In Another Light
- First edition
- Author: Andrew Greig
- Language: English
- Genre: Novel
- Publisher: Weidenfeld & Nicolson
- Publication date: 2004
- Publication place: Scotland
- Media type: Print (Hardback & Paperback)
- Pages: 512
- ISBN: 0-7538-2007-2
- OCLC: 57381051

= In Another Light =

2004 novel by Andrew Greig

In Another Light is the fifth novel by Scottish writer Andrew Greig. It won the 2004 Saltire Society Scottish Book of the Year Award, and was nominated in 2006 for the International Dublin Literary Award.

==Plot summary==

The novel alternates between present-day Orkney and the 1930s in the dying days of the British Empire in Penang, British Malaya in South East Asia.
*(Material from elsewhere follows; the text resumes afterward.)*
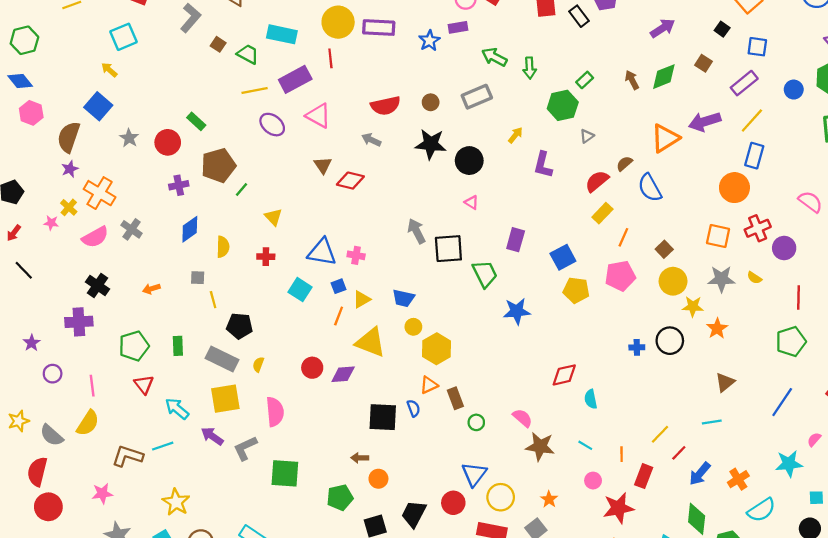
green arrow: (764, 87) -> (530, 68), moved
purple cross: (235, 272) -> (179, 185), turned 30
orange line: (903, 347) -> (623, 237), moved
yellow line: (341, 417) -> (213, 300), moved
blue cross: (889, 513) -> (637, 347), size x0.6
After a near-fatal illness, Edward Mackay decides to find out more about his late father's mysterious past. Dr Alexander Mackay's secret is gradually revealed by his son's findings. On the sea voyage to the East, the young doctor meets an eclectic crowd including the Simpson sisters, who are of unattainable social class, "both beautiful, one a gazelle". The doctor is gradually accepted into Penang society, and makes regular visits to the sisters, one of whom is married. Following a mysterious accident and a secret holiday in the Sumatran highlands, he leaves the island under a cloud of scandal.

Edward's investigations in the modern day are assisted by a trail of clues including a Buddha figurine and a double-one domino, and by an old lady, a blonde woman he bumps into in London, and an Orkney woman called Mica.